GRANADA.- "Estoy desesperado, ps, m´hijita, esto no es vida. Se van los meses, se van los años y yo acá. No, ps, m´hijita, para Navidad no puedo volver, la aceituna termina en marzo, ps. En cuanto cobre me yegreso, ya se lo he dicho muchas veces pero ahora créame, ps, m´hijita, esto se acabó, en España están todos parados y a los que no tienen papeles quién va a tomarles, ps. No hay trabajo, m´hijita. En Bolivia tampoco, ia lo sé. Qué yemedio nos queda, si Dios nos quiso pobres así ha de ser nomás. El dinero no es nada, ps. Yo lo que quiero decirle es que estoy muy orgulloso de usted, m´hijita, porque se queda sola estudiando y no anda con novios... ¿Ah, sí? ¿Y qué edad tiene? -la voz sonó súbitamente preocupada-. ¿Y es yesponsable?"
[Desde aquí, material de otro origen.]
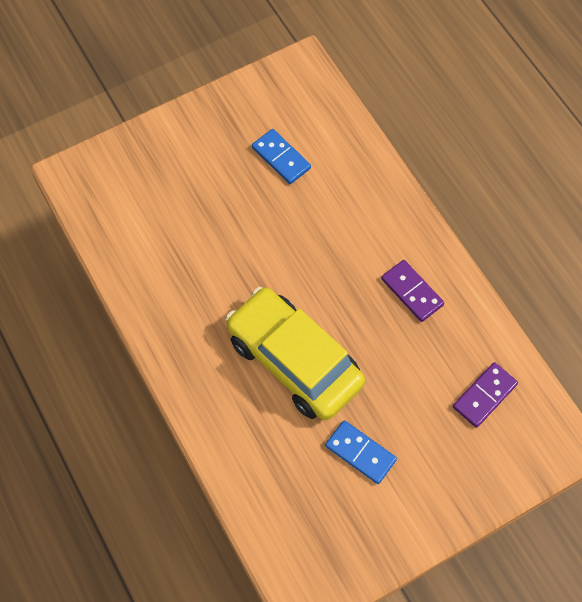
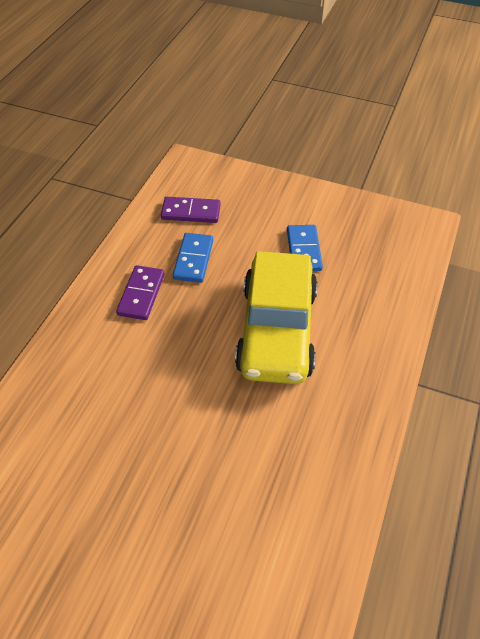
camera: 130 degrees left, 15 degrees down
(281, 158) = (71, 486): blue domino -> blue domino (193, 259)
Pero el fenómeno sobrepasa el perímetro de esas cuatro paredes transparentes, donde un papá desesperado, aceitunero acaso clandestino en un país "parado", que ve aumentar el desempleo minuto a minuto, quedaba tan visible como audible. En todas partes el locutorio le sirve al inmigrante para mantener la ilusión: mientras pueda hablar, no habrá cortado el hilo, como sí lo hacían nuestros abuelos al subirse al barco.
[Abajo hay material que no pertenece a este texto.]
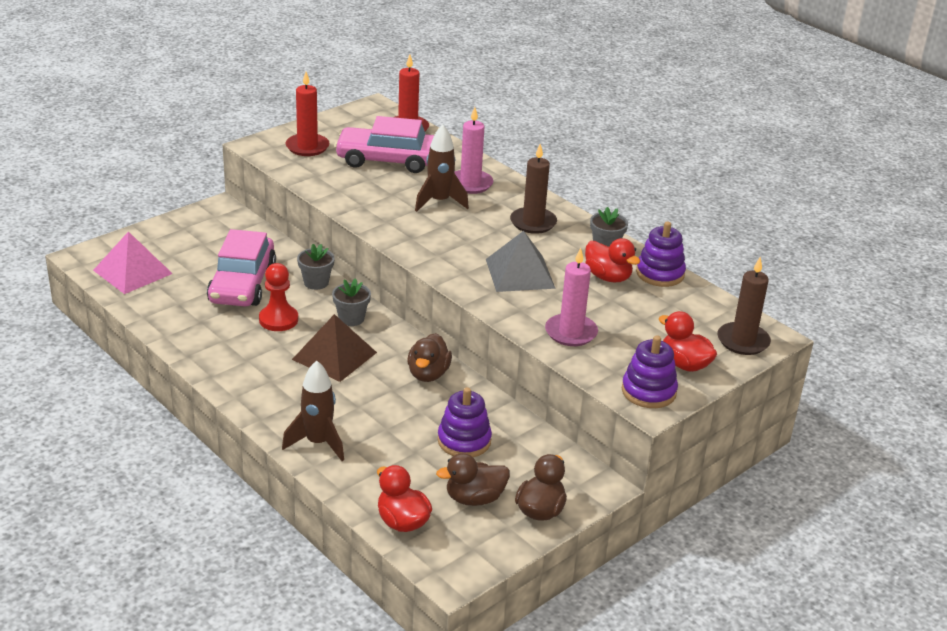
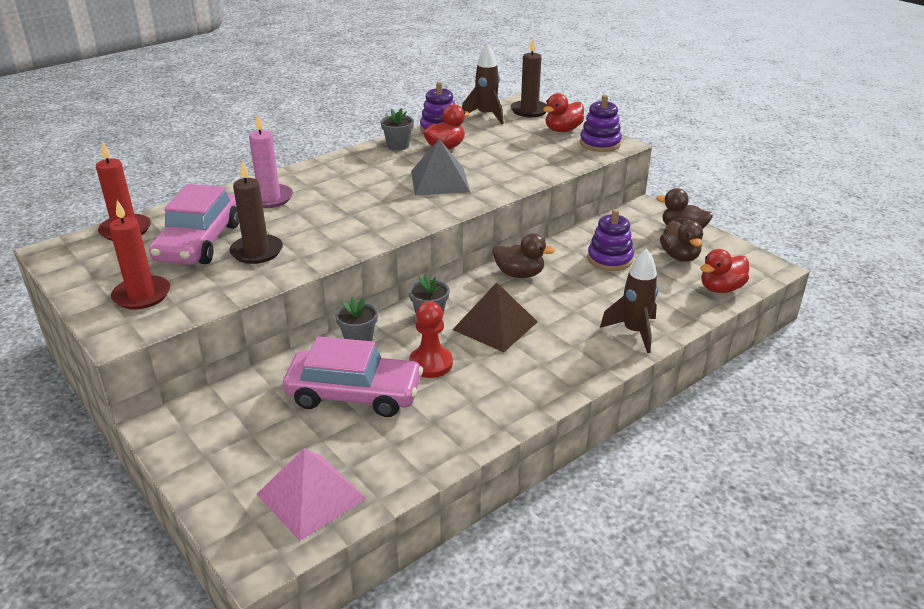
camera: 85 degrees left, 0 degrees up
(439, 202) = (303, 214): brown rocket -> brown rocket (486, 116)
(533, 223) = (352, 172): brown candle -> brown candle (257, 251)
(571, 332) = (529, 165): pink candle -> none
En España acaba de salir un libro de una pedagoga argentina, Nora Rodríguez, titulado Educar desde el locutorio y destinado a un nuevo tipo de inmigración, sobre todo latinoamericana: la de las madres. Como para el trabajo doméstico y el cuidado de niños no hay desocupación, cada vez más mujeres, tan desesperadas como ese padre del domingo lluvioso, deciden cruzar el charco en busca de fortuna. Para citar a María Antonia Sánchez Vallejo en El País de Madrid, estas mujeres "revolucionan el modelo patriarcal al convertirse en sostén de sus hijos y asumir a distancia la desgarradora relación con los niños desde otro continente".El locutorio encierra trampas, debidas a la frustración que cada charla provoca y, a la vez, permite mantener la relación familiar (...) Es por eso que en su libro, nuestra compatriota pedagoga propone una serie de diez consejos para "ser madre por teléfono".
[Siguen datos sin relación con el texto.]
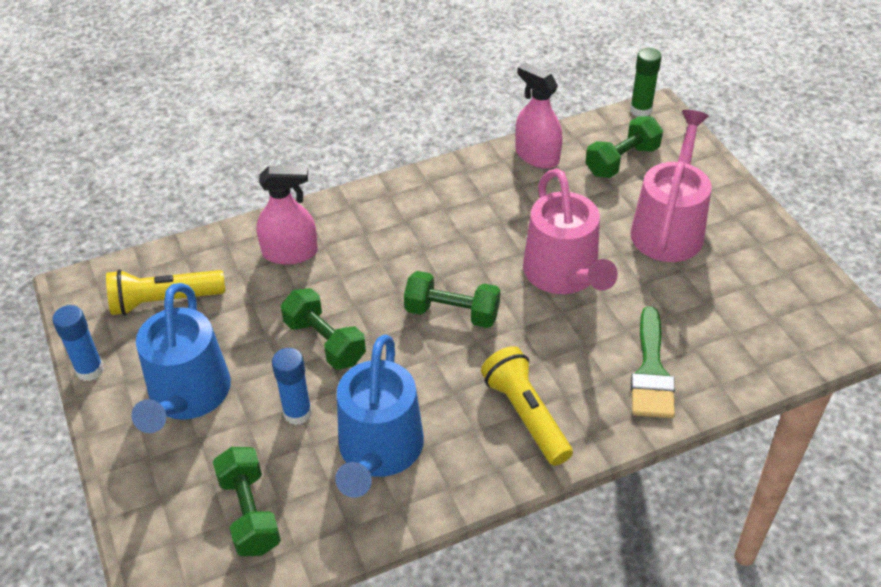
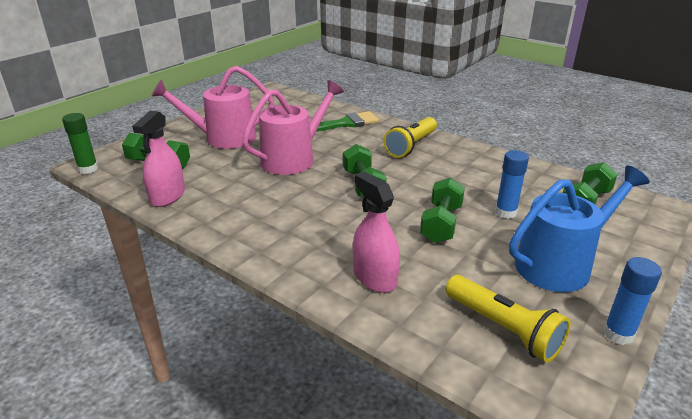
camera: 120 degrees left, 15 degrees down
(379, 451) = (489, 177): blue watering can -> none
En primer lugar, se trata de reemplazar las órdenes, que la distancia vuelve caducas, por los simples deseos ("sería bueno que" en lugar de "tenés que"). En segundo, no cantarle muchas loas al país de acogida para que el hijo no se engañe pensando que la madre, o el padre, están en el paraíso. En tercero, jugar: canciones, adivinanzas o trabalenguas pueden ser telefónicos. En cuarto, reír. En quinto, no llorar, o abreviar el llanto lo más posible si no se logra esquivarlo por completo. En sexto, dar consejos pero no cargar al nene o al adolescente con una retahíla abrumadora por el estilo de "los hermanos sean unidos porque ésa es la ley primera". En séptimo, no vivir comparando la vida de antes, cuando estaban juntos, con la separación de ahora porque es muy triste. En octavo, decir y repetir palabras de amor. En noveno, no exagerar con los regalos para no mostrar que a uno la culpa lo carcome. Y en décimo, elogiar al hijo y asegurarle, como lo hacía instintivamente el boliviano de mi cuento, "estoy orgulloso u orgullosa de vos".